Le 29 mars 2025 avait lieu en Vendée, dans les bois du célèbre Logis de la Chabotterie, une très belle et émouvante cérémonie à la Croix de Charette, lieu où fut arrêté le Généralissime des Armées Catholiques et Royales, il y a 230 ans. Cérémonie organisée par les Amis de la Chabotterie avec le soutien de l’association Jubilé de la Vendée.
En exclusivité pour le Salon Beige, voici l’allocution prononcée au nom du généralissime :
« Moi, François Athanase Charette de La Contrie, je garde un souvenir précis de ce lieu même où vous êtes ici fidèlement rassemblés. Cela fait précisément 229 années. Ce lieu où mon cher garde du corps, Pfeiffer, m’enlève de force mon couvre-chef pour s’en coiffer, puis pour courir dans les bois, juste ici, devant vous. Pour, en se signalant ainsi aux bleus, aller à une mort certaine. Sacrifice accepté de sa personne, pour que je vive. Ou tout au moins pour que je vive encore un peu, le temps de terminer mon épopée avec panache, puisqu’il ne m’est resté plus que lui à défendre.
Mais que vois-je venir là ? Oui c’est bien lui mon vieux panache tout écorné, tout cabossé. Il revient, il témoigne toujours d’une foi, d’une espérance (le panache est déposé au pieds de la croix).
Mais, jadis, comment suis-je arrivé ici même, moi qu’on a appelé le « Roi de la Vendée », pour finir abandonné par presque tous, traqué comme une bête sauvage, alors qu’il y a peu encore nous étions si près de la victoire ? Moi qui ai combattu souvent, qui fut battu parfois, mais qui ne fut jamais abattu.

**DONNÉES**

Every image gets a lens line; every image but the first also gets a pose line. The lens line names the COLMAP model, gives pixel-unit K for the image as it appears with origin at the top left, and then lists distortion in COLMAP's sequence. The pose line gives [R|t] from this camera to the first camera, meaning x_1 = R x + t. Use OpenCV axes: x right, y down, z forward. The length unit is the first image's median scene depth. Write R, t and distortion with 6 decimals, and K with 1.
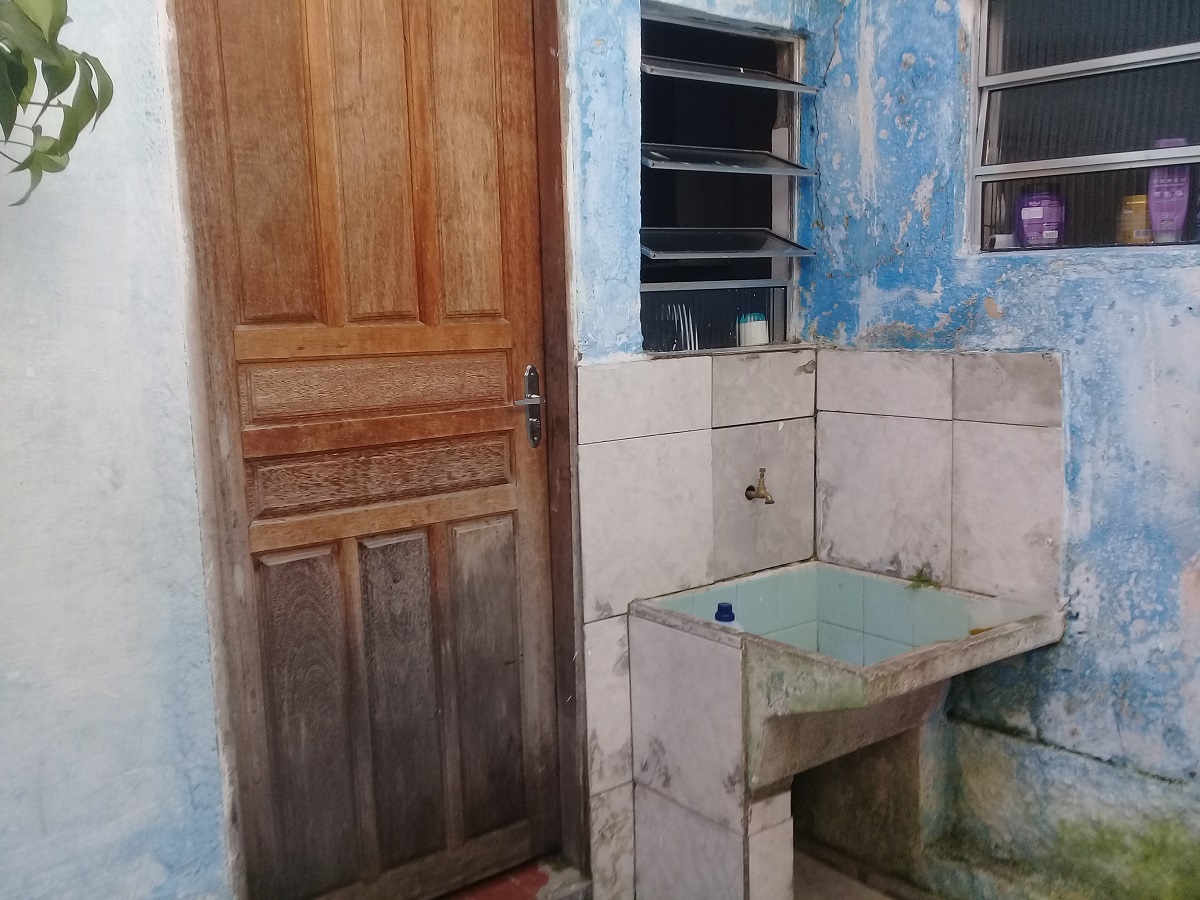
lens RADIAL K [[1089.3, 0, 590.9], [0, 1089.3, 452.0], [0, 0, 1]] dist [0.015041, 0.000000]
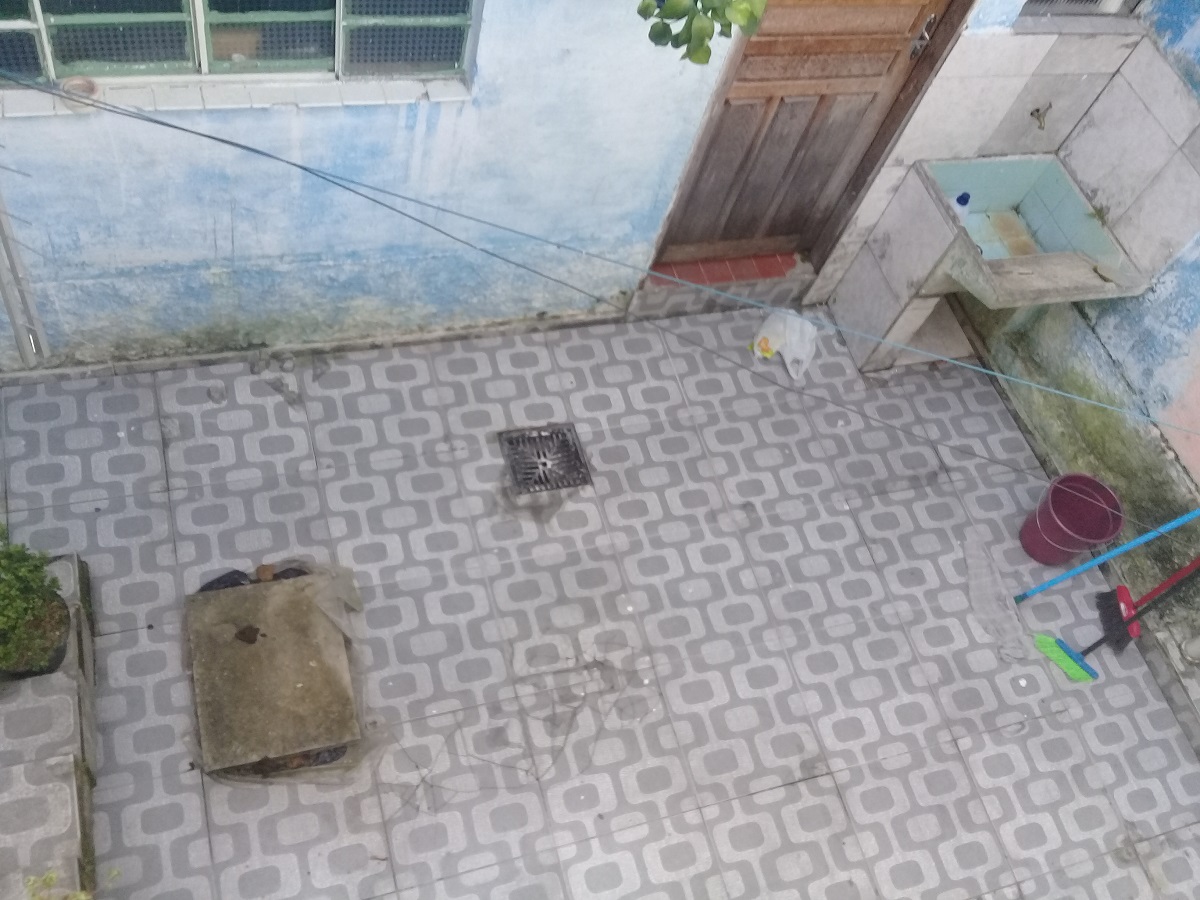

**CONSIGNE**
Dans le texte sur la cérémonie à la Croix de Charette, comment s'appelle le garde du corps qui prend le couvre-chef du généralissime ?

**CORRIGÉ**
Il s'appelle Pfeiffer.